Julie Hammerle is the author of The Sound of Us, which I reviewed in June of last year. On February 13, her new novel, Any Boy But You, (reviewed yesterday) is being published and it’s part of a series, North Pole, Minnesota.
Book One vs. Book Two
The timeline for how long it took me to write and then publish my first novel, The Sound of Us, revolves around my niece.
I first had the idea for the book (which ended up being WAAAAY different than the finished product) right around the time when she was born.
I pantsed that sucker during the first month of her life. I bought one of those “Write a Novel in 30 Days” type books and never looked back. Or forward. I just wrote words. Lots and lots of words. Garbage words, most of them.
Over the next, oh, four years I entered a cycle of revise, query, repeat. I wrote other things during this time (important!), but I always went back to The Sound of Us (which was not called The Sound of Us at the time).
Finally! Finally! After years of trying to find an agent, I connected with Beth Phelan of The Bent Agency, who saw good things in my manuscript.
Aaaaannnnddd…I spent the next six months revising the story with her before going out on submission. Then we revised again. And went on submission again.
After over a year of that, Kate Brauning of Entangled Publishing bought the book. And we spent the next year+ revising, revising, revising.
The total time from inception to publication? Nearly seven years. That newborn baby was about to start first grade when The Sound of Us hit the shelves.
But that’s the luxury of a first book—time!
Writing my second book, Any Boy but You, was, oh, just a tad different.
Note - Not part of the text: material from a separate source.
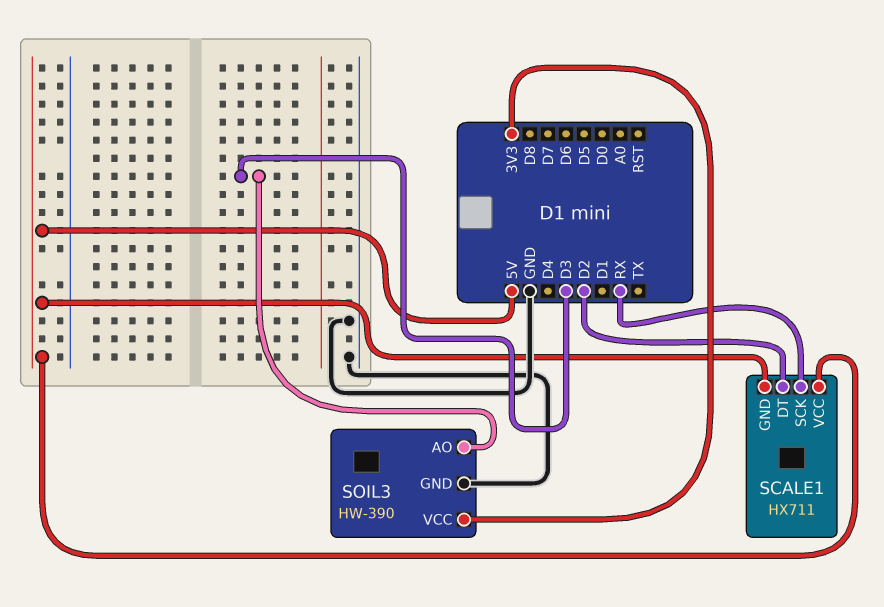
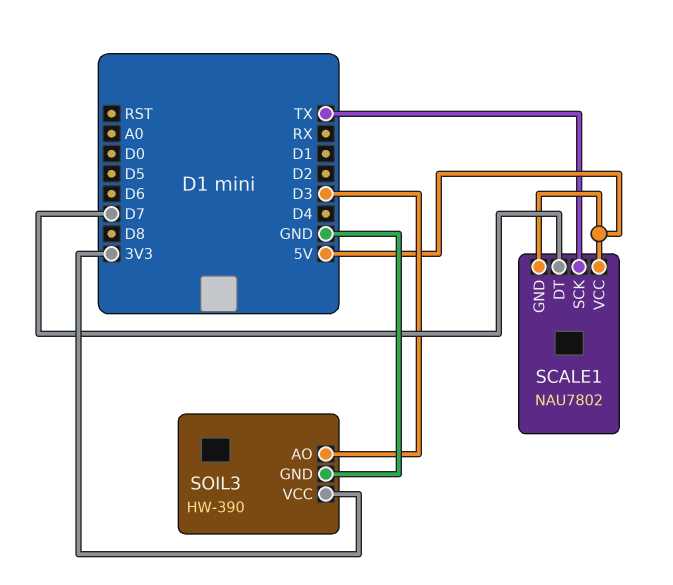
SCALE1: HX711 -> NAU7802
SCALE1 pin DT: D2 -> D7
SCALE1 pin SCK: RX -> TX

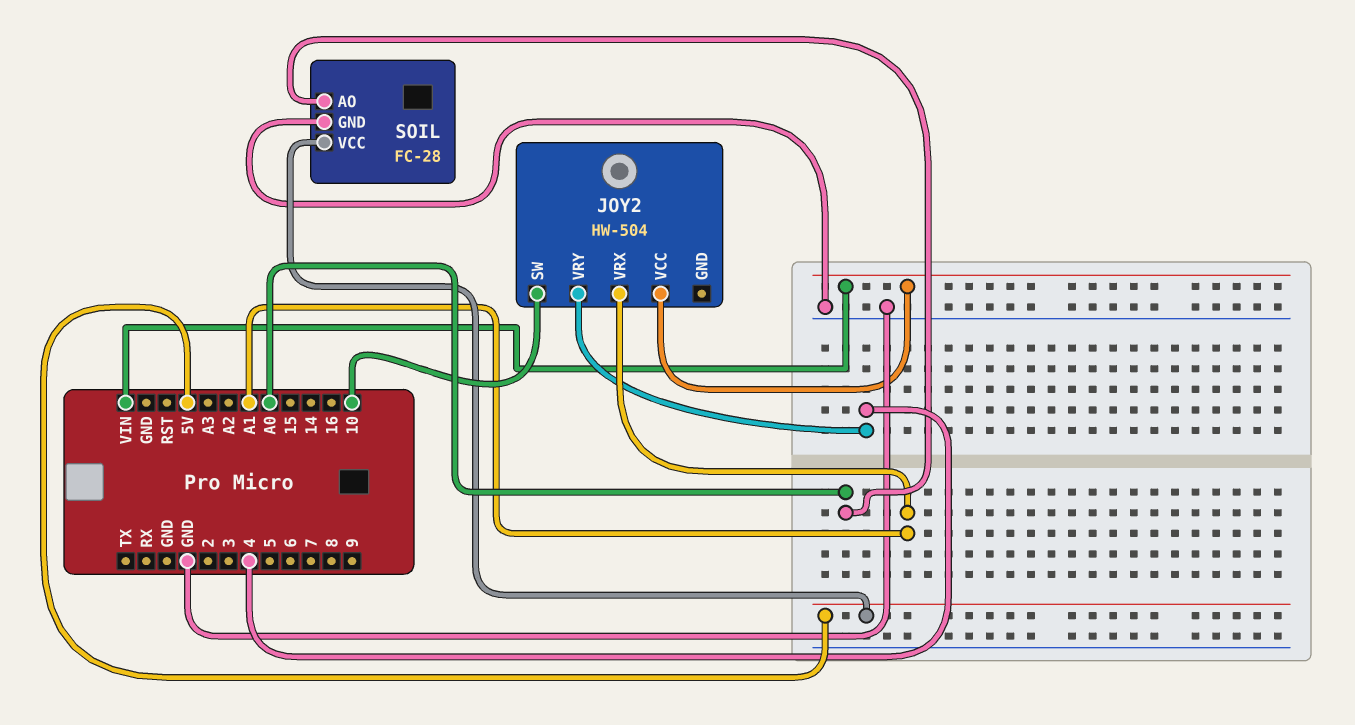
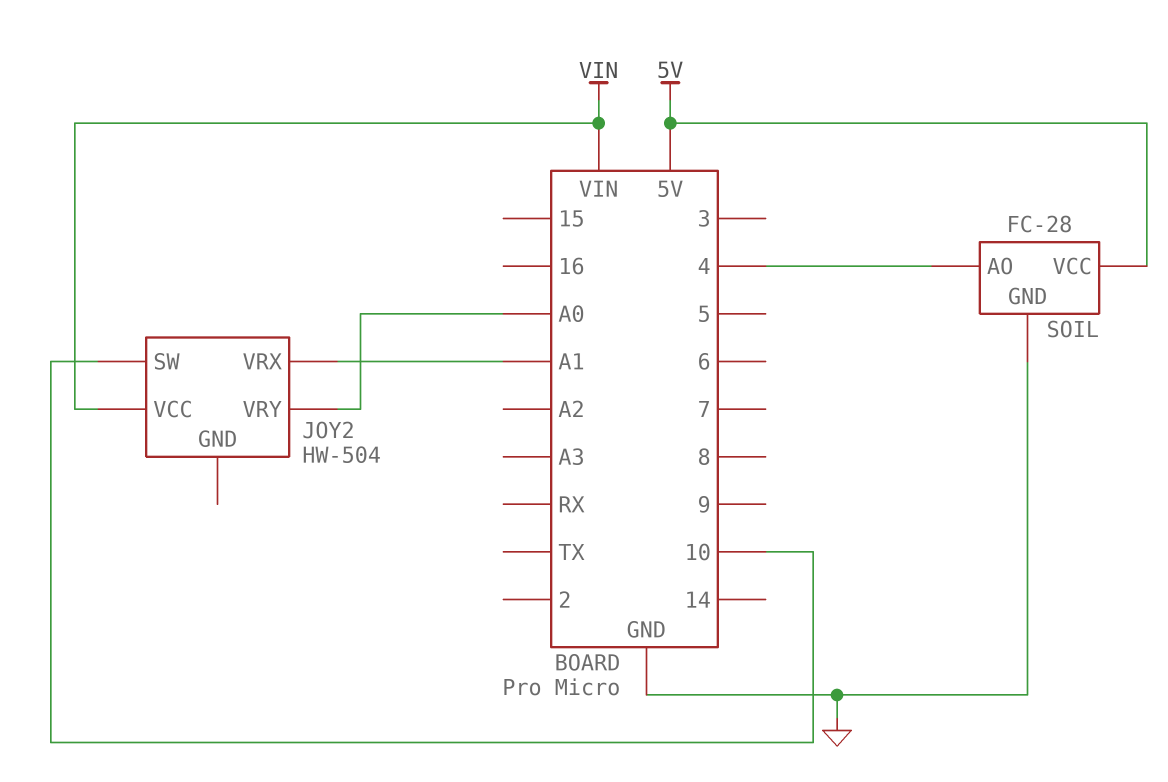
JOY2 pin VRY: 4 -> A0
SOIL pin AO: A0 -> 4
Kate and I wanted to work together again. (She’s an amazing editor, if you ever get the chance.) Beth pitched her a few things, and we settled on this romance series set in a Christmas-themed town in Minnesota. Three books, one year.
I had already written drafts for two of the books. (Because I wasn’t solely working on The Sound of Us during those seven years.) However, Kate decided that we should use those books as #2 and #3 in the series, and, hey, could I write something from scratch for book #1? And could I have a polished draft finished in two months?
!!!
I said yes, of course, because I’m a professional, but privately I was eating a lot of chocolate during this time. I wrote out a very detailed outline, which Kate and I went back and forth on several times, and then I wrote it and revised it and did copyedits and the whole shebang.
From inception to publication on this book? About eight months.
What did I learn? 1) Writing isn’t precious. It’s messy. It’s mechanical. It’s a job like anything else, one where you need to do the work because no one else is going to do it for you. 2) Always keep writing, because you never know when an editor’s going to ask to see what else you have. 3) Lindor chocolate truffles are my world.
Julie Hammerle is the author of THE SOUND OF US (Entangled TEEN, 2016). Before settling down to write “for real,” she studied opera, taught Latin, and held her real estate license for one hot minute. Currently, she writes about TV on her blog Hammervision, ropes people into conversations about Game of Thrones, and makes excuses to avoid the gym. Her favorite YA-centric TV shows include 90210 (original spice), Felicity, and Freaks and Geeks. Her music playlist reads like a 1997 Lilith Fair set list.
She lives in Chicago with her husband, two kids, and a dog. They named the dog Indiana.